**Text shown**

____

McGraw took his vision a few steps further in that direction during his CBS TV special last year, too. Florida Georgia Line and Nelly performed together on the show, while McGraw teamed up with Pitbull and Ne-Yo. “I love singing with Ne-Yo,” McGraw told CBS This Morning last year. “He’s made me a better singer.”

Borchetta agrees. “There’s a soul to Tim that Ne-Yo brings out in him that is really incredible,” he said. “After the [CBS TV] performance, I spoke with Tim and said, ‘We’ve got to cut a record like that, because you sing so incredibly well in that space.”

Related: Tim McGraw and his Superstar Summer Night

“Cruise” was certainly one of country music’s biggest hits last year. Another was Bryan’s hit “That’s My Kind of Night,” which not only landed him another No. 1, it became the title of his tour this year.

Some, however, flat-out didn’t like “That’s My Kind of Night” — most notably Zac Brown, who during a radio interview last summer called it, “one of the worst songs I’ve ever heard.”

Dallas Davidson, one of the writers behind “That’s My Kind of Night,” doesn’t care what critics think — he’s just glad it became a hit. “The traditional country people are not going to like it,” he said, “but it’s 2013. The young kids and actually the people buying records, which is all that matters to me, they like the new stuff, and that song gives it to them.”

The track includes elements of hip-hop including Auto-Tune, drum loops and slight beat boxing which is something that has been making its way into other Davidson tracks as well. He wrote Blake Shelton’s “Boys Round Here” with Craig Wiseman and Rhett Akins, for instance. And the video for “Boys Round Here” is built around what Davidson called the “fine line” between the hip-hop and country lifestyles — and the points at which they come together.

____

**Data to examine**
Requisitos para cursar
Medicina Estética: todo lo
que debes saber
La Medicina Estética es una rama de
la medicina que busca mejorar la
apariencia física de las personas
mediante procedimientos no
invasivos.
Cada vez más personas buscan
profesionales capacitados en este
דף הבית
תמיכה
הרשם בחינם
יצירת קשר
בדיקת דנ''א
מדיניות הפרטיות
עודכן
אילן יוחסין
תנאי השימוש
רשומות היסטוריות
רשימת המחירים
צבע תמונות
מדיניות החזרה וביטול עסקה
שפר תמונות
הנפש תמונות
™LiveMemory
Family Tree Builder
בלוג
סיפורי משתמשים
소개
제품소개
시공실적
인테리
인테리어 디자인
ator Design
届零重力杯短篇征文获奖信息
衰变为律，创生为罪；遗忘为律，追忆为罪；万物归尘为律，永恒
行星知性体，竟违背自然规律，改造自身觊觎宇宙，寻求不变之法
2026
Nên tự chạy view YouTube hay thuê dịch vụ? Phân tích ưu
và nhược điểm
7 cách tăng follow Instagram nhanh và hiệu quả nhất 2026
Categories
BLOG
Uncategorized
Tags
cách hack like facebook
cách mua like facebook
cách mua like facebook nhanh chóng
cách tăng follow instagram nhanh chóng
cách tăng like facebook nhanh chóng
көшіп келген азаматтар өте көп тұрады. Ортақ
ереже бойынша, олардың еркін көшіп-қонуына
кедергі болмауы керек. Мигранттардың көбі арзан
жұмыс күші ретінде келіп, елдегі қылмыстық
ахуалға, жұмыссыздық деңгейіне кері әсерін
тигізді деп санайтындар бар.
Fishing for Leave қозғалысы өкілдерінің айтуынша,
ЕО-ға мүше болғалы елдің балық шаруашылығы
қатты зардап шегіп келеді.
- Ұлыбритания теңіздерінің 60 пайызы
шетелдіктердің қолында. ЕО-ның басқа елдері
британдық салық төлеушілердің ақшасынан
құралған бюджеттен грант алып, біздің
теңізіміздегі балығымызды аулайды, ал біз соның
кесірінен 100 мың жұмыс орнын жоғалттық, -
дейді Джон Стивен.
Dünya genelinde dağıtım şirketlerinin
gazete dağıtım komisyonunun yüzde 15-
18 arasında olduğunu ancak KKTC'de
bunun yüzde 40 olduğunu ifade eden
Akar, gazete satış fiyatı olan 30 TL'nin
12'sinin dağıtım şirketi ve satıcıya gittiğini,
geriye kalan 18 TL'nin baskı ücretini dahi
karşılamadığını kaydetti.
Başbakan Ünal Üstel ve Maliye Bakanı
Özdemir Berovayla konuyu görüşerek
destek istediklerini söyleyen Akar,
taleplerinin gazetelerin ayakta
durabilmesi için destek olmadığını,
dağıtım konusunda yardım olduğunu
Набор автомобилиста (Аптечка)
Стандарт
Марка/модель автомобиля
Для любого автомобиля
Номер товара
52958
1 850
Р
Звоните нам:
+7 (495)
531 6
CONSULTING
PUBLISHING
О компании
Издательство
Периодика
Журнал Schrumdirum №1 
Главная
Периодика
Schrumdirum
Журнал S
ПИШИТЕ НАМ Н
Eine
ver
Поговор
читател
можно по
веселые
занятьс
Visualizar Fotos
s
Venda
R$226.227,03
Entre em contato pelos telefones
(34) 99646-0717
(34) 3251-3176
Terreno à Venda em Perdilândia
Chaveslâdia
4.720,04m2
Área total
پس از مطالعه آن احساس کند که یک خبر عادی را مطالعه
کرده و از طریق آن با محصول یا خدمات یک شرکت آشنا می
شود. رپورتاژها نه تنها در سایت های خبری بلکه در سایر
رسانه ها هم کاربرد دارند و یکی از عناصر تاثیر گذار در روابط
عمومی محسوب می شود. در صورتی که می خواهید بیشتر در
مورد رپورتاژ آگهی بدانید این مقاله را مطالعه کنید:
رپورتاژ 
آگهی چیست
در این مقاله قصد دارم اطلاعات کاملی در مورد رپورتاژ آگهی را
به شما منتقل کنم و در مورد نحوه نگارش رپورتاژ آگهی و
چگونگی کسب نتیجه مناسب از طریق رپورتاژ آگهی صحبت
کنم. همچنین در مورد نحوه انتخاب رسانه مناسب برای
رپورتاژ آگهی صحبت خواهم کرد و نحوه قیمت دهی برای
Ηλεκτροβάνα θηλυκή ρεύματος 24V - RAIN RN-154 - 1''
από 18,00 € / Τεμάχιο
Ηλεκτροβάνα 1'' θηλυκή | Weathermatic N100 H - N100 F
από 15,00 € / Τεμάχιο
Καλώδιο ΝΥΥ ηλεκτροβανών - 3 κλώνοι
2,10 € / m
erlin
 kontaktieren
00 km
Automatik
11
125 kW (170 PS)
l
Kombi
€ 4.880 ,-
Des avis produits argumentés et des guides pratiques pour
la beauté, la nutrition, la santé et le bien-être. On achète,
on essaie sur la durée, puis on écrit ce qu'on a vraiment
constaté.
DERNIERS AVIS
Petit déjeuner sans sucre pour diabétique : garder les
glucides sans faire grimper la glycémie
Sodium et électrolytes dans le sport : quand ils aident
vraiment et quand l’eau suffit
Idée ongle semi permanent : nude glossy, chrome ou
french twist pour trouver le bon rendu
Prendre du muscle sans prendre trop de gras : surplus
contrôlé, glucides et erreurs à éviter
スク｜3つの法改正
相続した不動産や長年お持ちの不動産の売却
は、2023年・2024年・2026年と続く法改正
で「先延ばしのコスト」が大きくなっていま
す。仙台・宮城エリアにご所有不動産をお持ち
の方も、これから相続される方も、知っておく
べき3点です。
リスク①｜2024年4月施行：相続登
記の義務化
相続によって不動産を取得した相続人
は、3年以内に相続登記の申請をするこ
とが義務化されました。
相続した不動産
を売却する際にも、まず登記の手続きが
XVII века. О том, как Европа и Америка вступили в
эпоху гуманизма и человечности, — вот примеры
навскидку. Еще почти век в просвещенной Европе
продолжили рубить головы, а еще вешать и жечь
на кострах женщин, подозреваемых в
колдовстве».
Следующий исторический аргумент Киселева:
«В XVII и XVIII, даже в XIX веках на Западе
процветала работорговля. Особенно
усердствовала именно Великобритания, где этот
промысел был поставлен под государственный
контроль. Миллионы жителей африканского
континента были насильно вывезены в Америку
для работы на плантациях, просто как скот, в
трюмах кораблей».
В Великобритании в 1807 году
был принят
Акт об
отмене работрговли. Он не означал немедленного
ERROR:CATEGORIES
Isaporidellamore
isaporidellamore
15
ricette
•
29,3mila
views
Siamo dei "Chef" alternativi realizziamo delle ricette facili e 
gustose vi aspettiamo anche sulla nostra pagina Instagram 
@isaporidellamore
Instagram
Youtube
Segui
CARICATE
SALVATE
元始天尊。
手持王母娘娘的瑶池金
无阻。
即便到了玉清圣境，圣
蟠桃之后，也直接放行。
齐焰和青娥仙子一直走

____

**Required tasks**
• 1. In the text on country and hip-hop, return the passage that begins at the words "McGraw took his" and stops after the words "tour this year.".
• 2. Continue the text on country music's hip-hop crossover, starting right after its final sentence.

**Answers for this exercise**
• 1.
McGraw took his vision a few steps further in that direction during his CBS TV special last year, too. Florida Georgia Line and Nelly performed together on the show, while McGraw teamed up with Pitbull and Ne-Yo. “I love singing with Ne-Yo,” McGraw told CBS This Morning last year. “He’s made me a better singer.”

Borchetta agrees. “There’s a soul to Tim that Ne-Yo brings out in him that is really incredible,” he said. “After the [CBS TV] performance, I spoke with Tim and said, ‘We’ve got to cut a record like that, because you sing so incredibly well in that space.”

Related: Tim McGraw and his Superstar Summer Night

“Cruise” was certainly one of country music’s biggest hits last year. Another was Bryan’s hit “That’s My Kind of Night,” which not only landed him another No. 1, it became the title of his tour this year.

• 2.
“We got big jacked up trucks, we’re chilling out with pipes and all that stuff, and there’s a guy in an Impala bouncing up and down and it’s got big rims on it,” Davidson said. “So, what’s the difference? That’s where our two worlds coincide.”

Davidson credits his studio time with T-Pain as bringing out his creativity and opening doors that have been stuck shut for too long.

“When you’re in a country songwriting dynamic you can only do so much,” Davidson said. “You’re pigeonholed, and I hate that. You can’t do this, you can’t say that. When you get in a room with Pain, you can say whatever you want. Pain brings out the creativity in me for sure, because there’s no boundaries. I cuss. You can’t say sh– or f— in a country song, but you can damn sure say it in a rap song. I’m not promoting cussing by any means, but it’s sure nice to be able to talk like I actually talk. It’s a very free writing atmosphere.”

So is there room for continued growth between hip-hop and country in 2014? Davidson seems to think so.

“There’s always trends, but I think that kind of music is going to stay,” he said. “I really love what is going on right now, and I’m glad to be a part of it. It’s kind of a movement. We get hated on a lot — a whole lot, matter of fact — but I can take it.”

Niemann agrees that such collaborations are here to stay. “People get upset when you mess with their music and their formats and the crossing of the lines,” he said. “What people don’t understand is that all these lines have been crossed many, many times before.” He goes on to cite songs by Johnny Cash and Charlie Daniels as sharing something in common, as they also contain spoken-word elements. “I hate to call it rap, but it’s the same thing.”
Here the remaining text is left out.